[Saved entries]

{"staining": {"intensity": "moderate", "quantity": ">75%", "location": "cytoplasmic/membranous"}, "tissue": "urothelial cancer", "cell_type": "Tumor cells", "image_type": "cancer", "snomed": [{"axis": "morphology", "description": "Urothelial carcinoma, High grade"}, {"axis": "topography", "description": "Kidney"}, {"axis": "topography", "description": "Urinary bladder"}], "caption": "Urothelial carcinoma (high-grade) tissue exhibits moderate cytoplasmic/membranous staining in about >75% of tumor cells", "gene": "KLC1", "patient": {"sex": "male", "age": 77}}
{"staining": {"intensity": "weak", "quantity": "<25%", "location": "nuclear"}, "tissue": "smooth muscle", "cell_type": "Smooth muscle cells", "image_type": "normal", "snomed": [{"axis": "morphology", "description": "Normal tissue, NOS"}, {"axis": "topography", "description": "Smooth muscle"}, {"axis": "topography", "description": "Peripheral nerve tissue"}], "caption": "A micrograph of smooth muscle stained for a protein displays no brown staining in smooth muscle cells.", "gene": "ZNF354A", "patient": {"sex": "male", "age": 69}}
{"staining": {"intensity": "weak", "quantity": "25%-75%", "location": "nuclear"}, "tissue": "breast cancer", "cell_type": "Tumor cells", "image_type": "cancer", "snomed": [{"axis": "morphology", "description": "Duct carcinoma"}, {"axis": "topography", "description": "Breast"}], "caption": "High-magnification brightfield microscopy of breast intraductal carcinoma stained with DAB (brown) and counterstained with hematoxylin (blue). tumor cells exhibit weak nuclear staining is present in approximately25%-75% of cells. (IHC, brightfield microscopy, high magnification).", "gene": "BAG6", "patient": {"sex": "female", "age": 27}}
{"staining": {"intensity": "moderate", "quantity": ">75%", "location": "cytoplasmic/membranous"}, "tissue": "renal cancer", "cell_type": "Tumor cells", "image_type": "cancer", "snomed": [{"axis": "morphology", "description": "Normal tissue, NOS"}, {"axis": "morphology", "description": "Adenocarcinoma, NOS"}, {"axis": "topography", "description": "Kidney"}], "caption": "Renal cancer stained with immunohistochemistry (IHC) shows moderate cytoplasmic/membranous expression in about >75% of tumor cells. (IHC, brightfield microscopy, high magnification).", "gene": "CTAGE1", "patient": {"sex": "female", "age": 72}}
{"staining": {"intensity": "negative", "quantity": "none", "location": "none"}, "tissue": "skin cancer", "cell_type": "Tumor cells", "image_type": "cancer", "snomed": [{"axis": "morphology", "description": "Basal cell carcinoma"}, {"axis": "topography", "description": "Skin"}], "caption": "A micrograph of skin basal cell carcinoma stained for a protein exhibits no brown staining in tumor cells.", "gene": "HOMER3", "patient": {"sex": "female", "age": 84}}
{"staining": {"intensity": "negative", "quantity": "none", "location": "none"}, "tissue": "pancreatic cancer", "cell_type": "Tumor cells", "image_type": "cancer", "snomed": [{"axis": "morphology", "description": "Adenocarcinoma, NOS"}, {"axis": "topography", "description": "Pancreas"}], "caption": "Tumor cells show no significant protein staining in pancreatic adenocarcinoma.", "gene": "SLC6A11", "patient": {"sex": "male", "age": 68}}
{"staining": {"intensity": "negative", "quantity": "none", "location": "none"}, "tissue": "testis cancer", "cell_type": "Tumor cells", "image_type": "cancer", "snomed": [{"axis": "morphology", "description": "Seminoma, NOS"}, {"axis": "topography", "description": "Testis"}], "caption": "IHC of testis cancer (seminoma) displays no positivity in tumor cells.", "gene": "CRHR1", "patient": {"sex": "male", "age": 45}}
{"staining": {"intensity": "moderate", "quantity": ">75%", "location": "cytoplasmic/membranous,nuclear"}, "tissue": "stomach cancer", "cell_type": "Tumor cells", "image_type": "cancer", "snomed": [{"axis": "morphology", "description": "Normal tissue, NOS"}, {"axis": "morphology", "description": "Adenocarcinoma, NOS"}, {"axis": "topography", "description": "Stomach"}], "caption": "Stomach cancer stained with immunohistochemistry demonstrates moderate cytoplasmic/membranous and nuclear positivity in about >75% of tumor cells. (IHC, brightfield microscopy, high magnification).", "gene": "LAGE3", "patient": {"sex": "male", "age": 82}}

# [WHAT THE TASK REQUIRES]
Set down the entries again, exactly as they stand above.

# [YOUR RESPONSE]
{"staining": {"intensity": "moderate", "quantity": ">75%", "location": "cytoplasmic/membranous"}, "tissue": "urothelial cancer", "cell_type": "Tumor cells", "image_type": "cancer", "snomed": [{"axis": "morphology", "description": "Urothelial carcinoma, High grade"}, {"axis": "topography", "description": "Kidney"}, {"axis": "topography", "description": "Urinary bladder"}], "caption": "Urothelial carcinoma (high-grade) tissue exhibits moderate cytoplasmic/membranous staining in about >75% of tumor cells", "gene": "KLC1", "patient": {"sex": "male", "age": 77}}
{"staining": {"intensity": "weak", "quantity": "<25%", "location": "nuclear"}, "tissue": "smooth muscle", "cell_type": "Smooth muscle cells", "image_type": "normal", "snomed": [{"axis": "morphology", "description": "Normal tissue, NOS"}, {"axis": "topography", "description": "Smooth muscle"}, {"axis": "topography", "description": "Peripheral nerve tissue"}], "caption": "A micrograph of smooth muscle stained for a protein displays no brown staining in smooth muscle cells.", "gene": "ZNF354A", "patient": {"sex": "male", "age": 69}}
{"staining": {"intensity": "weak", "quantity": "25%-75%", "location": "nuclear"}, "tissue": "breast cancer", "cell_type": "Tumor cells", "image_type": "cancer", "snomed": [{"axis": "morphology", "description": "Duct carcinoma"}, {"axis": "topography", "description": "Breast"}], "caption": "High-magnification brightfield microscopy of breast intraductal carcinoma stained with DAB (brown) and counterstained with hematoxylin (blue). tumor cells exhibit weak nuclear staining is present in approximately25%-75% of cells. (IHC, brightfield microscopy, high magnification).", "gene": "BAG6", "patient": {"sex": "female", "age": 27}}
{"staining": {"intensity": "moderate", "quantity": ">75%", "location": "cytoplasmic/membranous"}, "tissue": "renal cancer", "cell_type": "Tumor cells", "image_type": "cancer", "snomed": [{"axis": "morphology", "description": "Normal tissue, NOS"}, {"axis": "morphology", "description": "Adenocarcinoma, NOS"}, {"axis": "topography", "description": "Kidney"}], "caption": "Renal cancer stained with immunohistochemistry (IHC) shows moderate cytoplasmic/membranous expression in about >75% of tumor cells. (IHC, brightfield microscopy, high magnification).", "gene": "CTAGE1", "patient": {"sex": "female", "age": 72}}
{"staining": {"intensity": "negative", "quantity": "none", "location": "none"}, "tissue": "skin cancer", "cell_type": "Tumor cells", "image_type": "cancer", "snomed": [{"axis": "morphology", "description": "Basal cell carcinoma"}, {"axis": "topography", "description": "Skin"}], "caption": "A micrograph of skin basal cell carcinoma stained for a protein exhibits no brown staining in tumor cells.", "gene": "HOMER3", "patient": {"sex": "female", "age": 84}}
{"staining": {"intensity": "negative", "quantity": "none", "location": "none"}, "tissue": "pancreatic cancer", "cell_type": "Tumor cells", "image_type": "cancer", "snomed": [{"axis": "morphology", "description": "Adenocarcinoma, NOS"}, {"axis": "topography", "description": "Pancreas"}], "caption": "Tumor cells show no significant protein staining in pancreatic adenocarcinoma.", "gene": "SLC6A11", "patient": {"sex": "male", "age": 68}}
{"staining": {"intensity": "negative", "quantity": "none", "location": "none"}, "tissue": "testis cancer", "cell_type": "Tumor cells", "image_type": "cancer", "snomed": [{"axis": "morphology", "description": "Seminoma, NOS"}, {"axis": "topography", "description": "Testis"}], "caption": "IHC of testis cancer (seminoma) displays no positivity in tumor cells.", "gene": "CRHR1", "patient": {"sex": "male", "age": 45}}
{"staining": {"intensity": "moderate", "quantity": ">75%", "location": "cytoplasmic/membranous,nuclear"}, "tissue": "stomach cancer", "cell_type": "Tumor cells", "image_type": "cancer", "snomed": [{"axis": "morphology", "description": "Normal tissue, NOS"}, {"axis": "morphology", "description": "Adenocarcinoma, NOS"}, {"axis": "topography", "description": "Stomach"}], "caption": "Stomach cancer stained with immunohistochemistry demonstrates moderate cytoplasmic/membranous and nuclear positivity in about >75% of tumor cells. (IHC, brightfield microscopy, high magnification).", "gene": "LAGE3", "patient": {"sex": "male", "age": 82}}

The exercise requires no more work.